Diane Cilento

Our Muse and Mentor

Spirited, uncompromising and wild-at-heart, Diane Cilento won international acclaim as an Actress during the 1950’s and 60’s. Her career spanned six decades, and took her from provincial Brisbane to swinging London via New York and Italy.
She grew up in a household filled with noise; she once described it as a ‘milling-about kind of anthill’. With five siblings, both her grandmothers, her mother’s medical surgery, (Lady Phyllis Cilento) and its accompanying stream of patients, and a few young people nurtured under her mother’s wing, there was a lot of chatter and action in the family home. Ever the adventurer, she would hide herself in her mother’s car so as to accompany her on night-time doctors calls to assist with births, and evening galas, and all manner of events that excited her young mind.
After slipping into an audition at the Royal Academy of Dramatic Art when she was wagging school as a teenager, she displayed a rare talent and was immediately accepted to study there. And so a tumultuous career began.

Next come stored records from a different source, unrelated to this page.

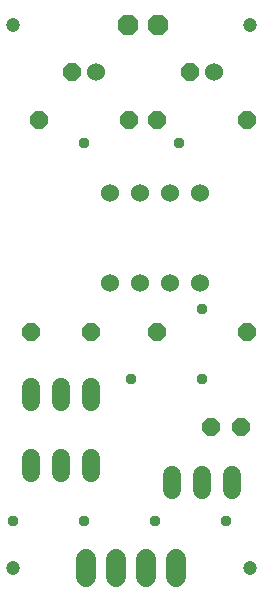
<source format=gbr>
G04 EAGLE Gerber RS-274X export*
G75*
%MOMM*%
%FSLAX34Y34*%
%LPD*%
%INSoldermask Top*%
%IPPOS*%
%AMOC8*
5,1,8,0,0,1.08239X$1,22.5*%
G01*
%ADD10C,1.203200*%
%ADD11P,1.649562X8X202.500000*%
%ADD12C,1.524000*%
%ADD13C,1.727200*%
%ADD14P,1.649562X8X22.500000*%
%ADD15C,1.524000*%
%ADD16P,1.852186X8X292.500000*%
%ADD17C,0.959600*%


D10*
X300000Y720000D03*
X500000Y720000D03*
X300000Y260000D03*
X500000Y260000D03*
D11*
X449840Y680000D03*
D12*
X470160Y680000D03*
D11*
X349840Y680000D03*
D12*
X370160Y680000D03*
X381900Y501900D03*
X407300Y501900D03*
X407300Y578100D03*
X381900Y578100D03*
X432700Y501900D03*
X458100Y501900D03*
X432700Y578100D03*
X458100Y578100D03*
D13*
X361900Y267620D02*
X361900Y252380D01*
X387300Y252380D02*
X387300Y267620D01*
X412700Y267620D02*
X412700Y252380D01*
X438100Y252380D02*
X438100Y267620D01*
D14*
X421900Y640000D03*
X498100Y640000D03*
X321900Y640000D03*
X398100Y640000D03*
D11*
X365400Y460000D03*
X314600Y460000D03*
X498100Y460000D03*
X421900Y460000D03*
X492700Y380000D03*
X467300Y380000D03*
D15*
X485400Y339304D02*
X485400Y326096D01*
X434600Y326096D02*
X434600Y339304D01*
X460000Y339304D02*
X460000Y326096D01*
X365400Y340696D02*
X365400Y353904D01*
X314600Y353904D02*
X314600Y340696D01*
X340000Y340696D02*
X340000Y353904D01*
X365400Y400696D02*
X365400Y413904D01*
X314600Y413904D02*
X314600Y400696D01*
X340000Y400696D02*
X340000Y413904D01*
D16*
X397300Y720000D03*
X422700Y720000D03*
D17*
X300000Y300000D03*
X360000Y300000D03*
X460000Y480000D03*
X460000Y420000D03*
X400000Y420000D03*
X480000Y300000D03*
X440000Y620000D03*
X360000Y620000D03*
X420000Y300000D03*
M02*

</source>
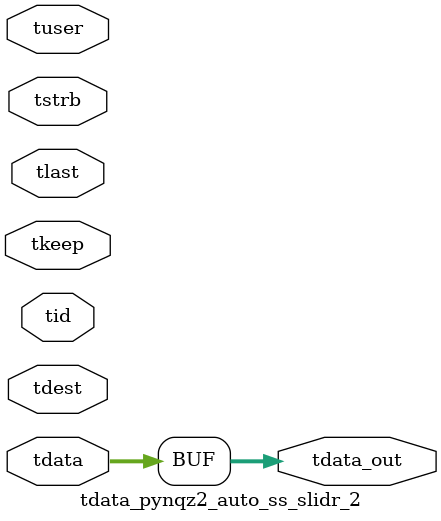
<source format=v>


`timescale 1ps/1ps

module tdata_pynqz2_auto_ss_slidr_2 #
(
parameter C_S_AXIS_TDATA_WIDTH = 32,
parameter C_S_AXIS_TUSER_WIDTH = 0,
parameter C_S_AXIS_TID_WIDTH   = 0,
parameter C_S_AXIS_TDEST_WIDTH = 0,
parameter C_M_AXIS_TDATA_WIDTH = 32
)
(
input  [(C_S_AXIS_TDATA_WIDTH == 0 ? 1 : C_S_AXIS_TDATA_WIDTH)-1:0     ] tdata,
input  [(C_S_AXIS_TUSER_WIDTH == 0 ? 1 : C_S_AXIS_TUSER_WIDTH)-1:0     ] tuser,
input  [(C_S_AXIS_TID_WIDTH   == 0 ? 1 : C_S_AXIS_TID_WIDTH)-1:0       ] tid,
input  [(C_S_AXIS_TDEST_WIDTH == 0 ? 1 : C_S_AXIS_TDEST_WIDTH)-1:0     ] tdest,
input  [(C_S_AXIS_TDATA_WIDTH/8)-1:0 ] tkeep,
input  [(C_S_AXIS_TDATA_WIDTH/8)-1:0 ] tstrb,
input                                                                    tlast,
output [C_M_AXIS_TDATA_WIDTH-1:0] tdata_out
);

assign tdata_out = {tdata[63:0]};

endmodule


</source>
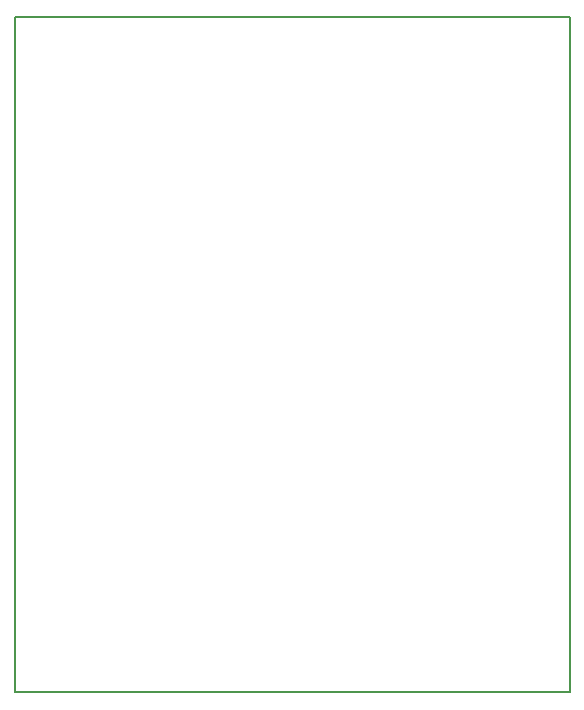
<source format=gbr>
G04 #@! TF.FileFunction,Profile,NP*
%FSLAX46Y46*%
G04 Gerber Fmt 4.6, Leading zero omitted, Abs format (unit mm)*
G04 Created by KiCad (PCBNEW 4.0.2-2.fc24-product) date Thu 11 Aug 2016 11:34:58 NZST*
%MOMM*%
G01*
G04 APERTURE LIST*
%ADD10C,0.100000*%
%ADD11C,0.150000*%
G04 APERTURE END LIST*
D10*
D11*
X90678000Y-75692000D02*
X90932000Y-75692000D01*
X90678000Y-132842000D02*
X90678000Y-75692000D01*
X137668000Y-132842000D02*
X90678000Y-132842000D01*
X137668000Y-75692000D02*
X137668000Y-132842000D01*
X90932000Y-75692000D02*
X137668000Y-75692000D01*
M02*

</source>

Diane was one of those bright, effervescent creative people who could fashion artistic projects seemingly at will.  She appeared in over 30 films, where she injected a much-needed dose of sexuality into the staid 50’s and 60’s film iconography. She was once described as a ‘lick of flame’,
She on to publish two stunning novels, The Manipulator and Hybrid, and an autobiography full of charming victories and delicious anecdotes.
In later years, the Oscar nominated and Tony Award-winning Actress established Karnak Playhouse. She first came to Far North Queensland in 1975. She was filming a documentary in the region and fell madly and deeply in love with the area, with its crystalline seas, jagged mountains, and existential rainforest
Giovanna Volpe, Diane’s daughter, offers the following recollections…
“Karnak life was fluid adventurous and never dull. Mum decided she would follow the path of Sufism a mystical sect.  Of course Mum’s brand of Sufism was dedicated to Ibn al Arabi, obscure, highly controversial, and very demanding. For my mother this quote from Ibn al Arabi was her mystical quest:
My heart can take on any form:
A meadow for gazelles,
A cloister for monks,
For the idols, sacred ground,
Ka’ba for the circling pilgrim,
The tables of the Torah,
The scrolls of the Quran.

My creed is Love;
Wherever its caravan turns along the way,
That is my belief,

“She loved Rumi the great Sufi poet and visited his Mazar in Konya, Turkey even making a documentary about him.  It’s probably not really known that she meditated every morning, and taught many people to meditate, she felt called to put people in touch with their own meaning whatever that might be, and that included artists, Indigenous people, and actors.
“Diane had such an intimate relationship with Douglashire, Diane loved the way the sea meets the rainforest. She absolutely adored living at Karnak, hated leaving except for short holidays, for her it was such a privilege to be able to live amongst such beauty, pretty much every morning she took a dip in the lake, she lovingly planted hundreds of trees, and looked after the Karnak grounds.  She fiercely defended the right of Douglashire to be independent of Cairns.  She was an initiated elder of the local Aboriginal tribe the Kuku Yalanji and supported them in performance and arts education, Karnak is one of the few places where the right to live there was granted to Diane by her tribe, she took that as a great honour and so do Jason and I. Far North Queensland was her life, she never regretted leaving Hollywood saying that she wasn’t prepared to sacrifice her ‘Self’ for favours.”
Diane fostered important opportunities for Artists in her home state of Queensland and mentored emerging industry leaders. Diane created the beautiful Karnak Playhouse using a bequest from her mother, Lady Phyllis Cilento. Tasked with making something practical, she dreamed up a beautiful 500-seat Amphitheater open to the stars.
Following Diane’s death in 2011, probate took a long time due to legal reasons. Now that access to the site has been restored, a new vision is arising. Out of this history and legacy, comes a vision of a performing arts house that nurtures the best of the emerging and established Australian cultural Arts scene.